Source excerpt:
The team played entertaining baseball with flashes of brilliance. But the crowds went away. Attendance dropped to only 813,000 in the 2002 season, down from more than 3-million in 1993.
Things didn't look good in the off-season. Two popular players, Kevin Millar and Cliff Floyd, were traded. The franchise was short-listed for contraction. Catcher Ivan "Pudge" Rodriguez, whom many considered past his prime, was hired for $10-million in a much-questioned move to revitalize the team with a total payroll of only $50-million.
But how wrong everyone was. Under new ownership, then new management, a new team emerged. For all the fun the '97 Marlins gave us, this year's run has been more exciting. The team has come from behind in no fewer than six of its postseason victories.
For me there have been unexpected highlights. By coincidence, I was in Chicago during the Cubs-Marlins series and bumped into Lowell in the hotel bar. Fortunately, I had my lucky charm 1997 Marlins baseball hat in my room. After I raced upstairs he kindly autographed it for me.
So much is different this year, starting with the price of admission: an upper-deck seat that cost me $30 in 1997 goes for $60 today. In 1997 the Marlins were unfairly dismissed as a loose association of mercenaries. Now up against the mighty New York Yankees, the underdog Marlins are the darlings of baseball.
For Miami, the 1997 World Series was more political, and less about baseball itself. There was Livan Hernandez, the Cuban defector who was named Most Valuable Player in the World Series, poking a finger in the eye of Fidel Castro with his famous four-word post-game speech: "I love you Miami." For many Miami Cubans, victory was almost overshadowed by the negotiations to allow Hernandez's mother to fly out of Cuba in time for Game 7.
These days my son rarely attends games. Like any 6-year-old he has too many other things to entertain him, not to mention getting to bed early for school.
Some of my friends from 1997 still accompany me to the ballpark. New friends have joined us too, learning to relish the game as I once did.
Others have moved on. Sadly, my friend Mark Fineman died earlier this month in Baghdad after suffering a heart attack. I wish he could have been with us when we won the pennant on Wednesday, and I hope he's watching from the upper deck.

Given material:
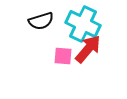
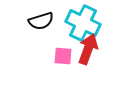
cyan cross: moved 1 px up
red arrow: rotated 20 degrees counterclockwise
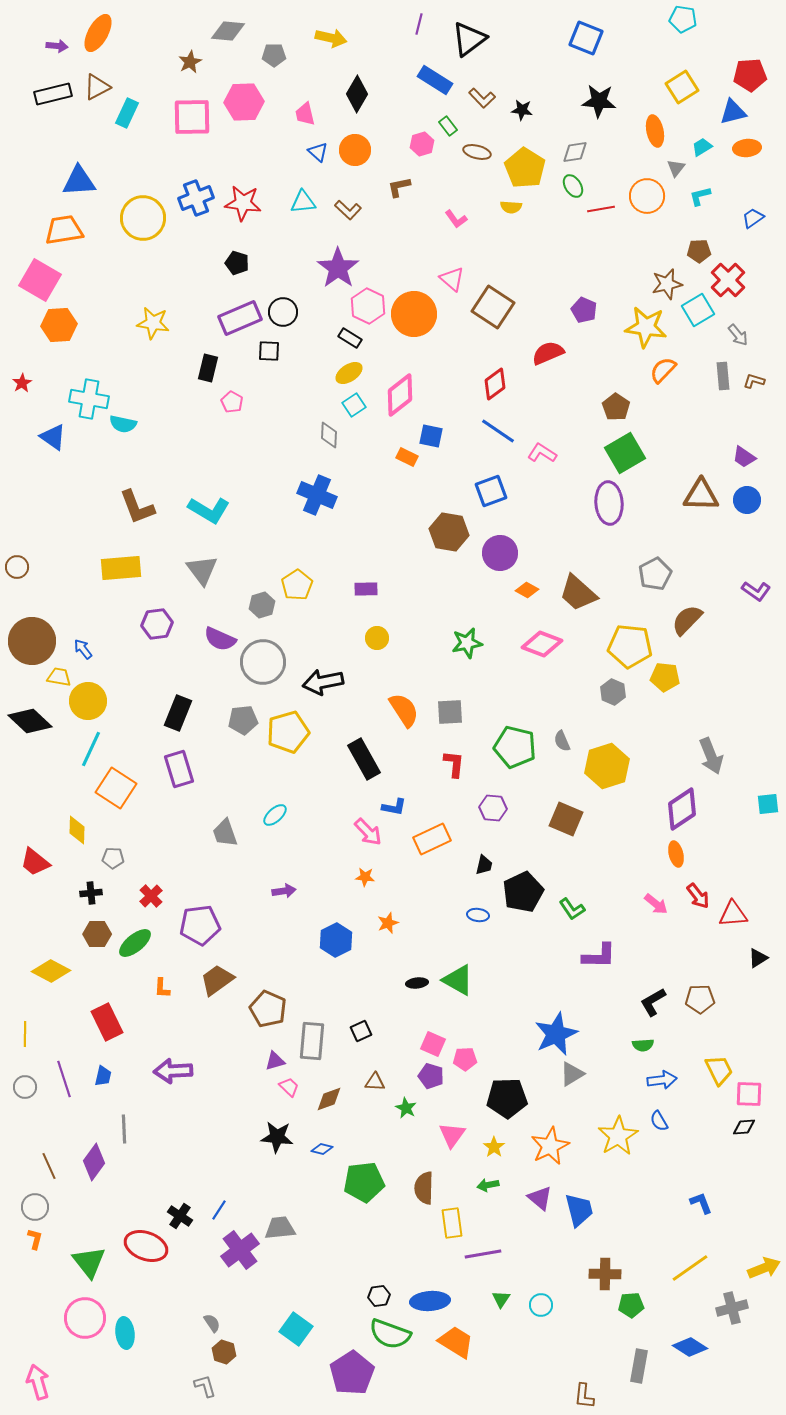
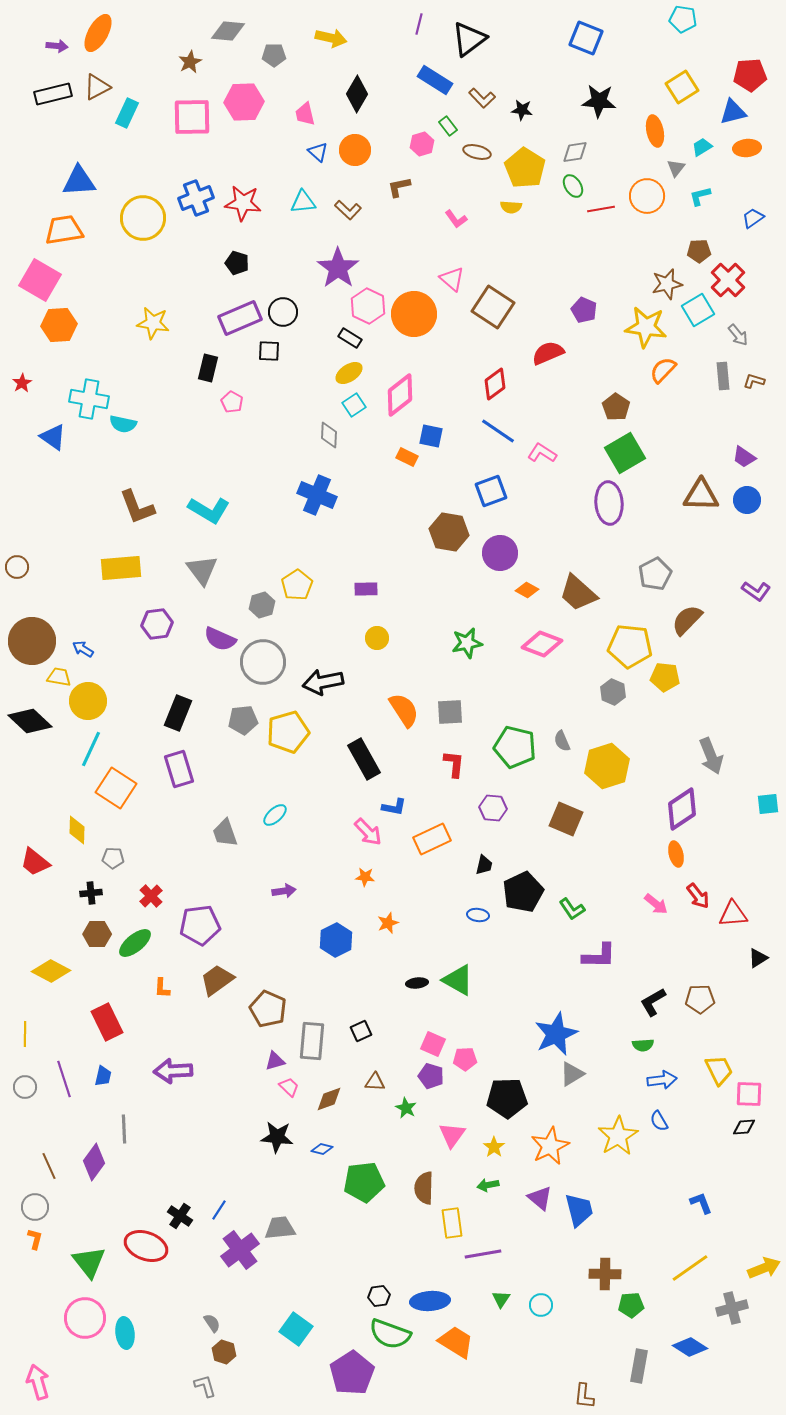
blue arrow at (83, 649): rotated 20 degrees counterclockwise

What to do:
From the Marlins piece above, reproduce the passage starting with "For me there" and going on through "autographed it for me.".

Output of the task:
For me there have been unexpected highlights. By coincidence, I was in Chicago during the Cubs-Marlins series and bumped into Lowell in the hotel bar. Fortunately, I had my lucky charm 1997 Marlins baseball hat in my room. After I raced upstairs he kindly autographed it for me.